A: I tried everything else. PRP, Shock Wave, orthotics, PT, etc. It got to the point that I could run some days with little pain, but then couldn’t walk right the next morning. Or even later that day. For me the pain was bad enough that I was starting to hate training. I wasn’t able to train the way I wanted to in order to be able to do the results I wanted. Then I started to feel terrible just in my everyday life. If I can’t return to the results I used to get, I’ll be bummed, but I can live with that. I don’t want to have pain all day every day like I had been having. That’s when I knew. It just was not fun anymore.
I also wanted to do it at a point it wasn’t so bad that my body couldn’t come back from it. I wanted to be decisive as to give myself the highest probability of success for recovery
So I had surgery on March 29th
, 2016. They did a local nerve block which meant I couldn’t feel my leg and general anesthesia. I had never had this before and I can’t believe how out you are for a surgery. I have to admit it’s one of the craziest things I’ve ever experienced.
The surgeon said he has done several hundreds of these and I was in the top 3 overall with the extent of the of the bone growth. He was worried that the growth was so bad that the bone would no longer bleed. Essentially your body gives up on the area. He said mine bled very well, the blood looked very healthy and the surrounding Achilles tissue was in good shape! I credit that to the therapy I have been getting and Tanya having me on her essential oil supplements.

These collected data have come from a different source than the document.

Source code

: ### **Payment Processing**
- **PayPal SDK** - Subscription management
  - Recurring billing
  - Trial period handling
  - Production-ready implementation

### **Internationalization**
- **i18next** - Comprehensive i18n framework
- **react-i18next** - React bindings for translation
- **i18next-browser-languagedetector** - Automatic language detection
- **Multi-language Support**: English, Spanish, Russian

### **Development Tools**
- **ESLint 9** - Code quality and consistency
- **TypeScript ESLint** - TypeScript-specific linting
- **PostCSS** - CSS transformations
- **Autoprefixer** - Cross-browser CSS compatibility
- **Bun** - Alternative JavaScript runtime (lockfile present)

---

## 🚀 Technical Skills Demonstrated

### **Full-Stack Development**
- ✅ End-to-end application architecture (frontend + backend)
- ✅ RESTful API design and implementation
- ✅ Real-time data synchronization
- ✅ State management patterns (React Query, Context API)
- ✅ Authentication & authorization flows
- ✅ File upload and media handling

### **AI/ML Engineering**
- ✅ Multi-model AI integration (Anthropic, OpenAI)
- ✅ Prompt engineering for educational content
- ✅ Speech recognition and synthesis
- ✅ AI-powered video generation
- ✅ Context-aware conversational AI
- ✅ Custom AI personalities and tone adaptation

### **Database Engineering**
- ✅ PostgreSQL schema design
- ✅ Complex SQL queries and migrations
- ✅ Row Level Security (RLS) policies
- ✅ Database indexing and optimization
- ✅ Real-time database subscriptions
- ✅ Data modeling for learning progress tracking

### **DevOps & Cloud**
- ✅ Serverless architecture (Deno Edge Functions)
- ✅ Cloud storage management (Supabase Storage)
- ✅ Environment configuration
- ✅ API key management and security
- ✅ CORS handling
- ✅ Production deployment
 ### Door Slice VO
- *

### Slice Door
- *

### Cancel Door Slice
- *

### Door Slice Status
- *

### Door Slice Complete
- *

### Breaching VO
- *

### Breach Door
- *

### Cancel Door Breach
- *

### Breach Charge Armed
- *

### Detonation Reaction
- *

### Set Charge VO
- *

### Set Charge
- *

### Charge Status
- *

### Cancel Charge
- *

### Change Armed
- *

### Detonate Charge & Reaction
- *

The last two days I have been pretty uncomfortable, been managing with pain meds. My foot cramped in the middle of the night on the second night home which made me shriek in pain. I was upset because I thought it hurt, but was afraid I was going to mess up the healing. I was wearing my boot and as long as you do what you are told and wear it, you should be fine.
Tanya has given me all type of oils to apply to the surrounding area (not the incision). They help promote tissue growth, anti-inflammatory, and immune health. I know the two things I want to try to prevent now are infections and scar tissue. So I am doing everything I can think of to do that.
I’m still not ready to go for a run yet, or really anything else, but it is feeling a lot better already on day 3.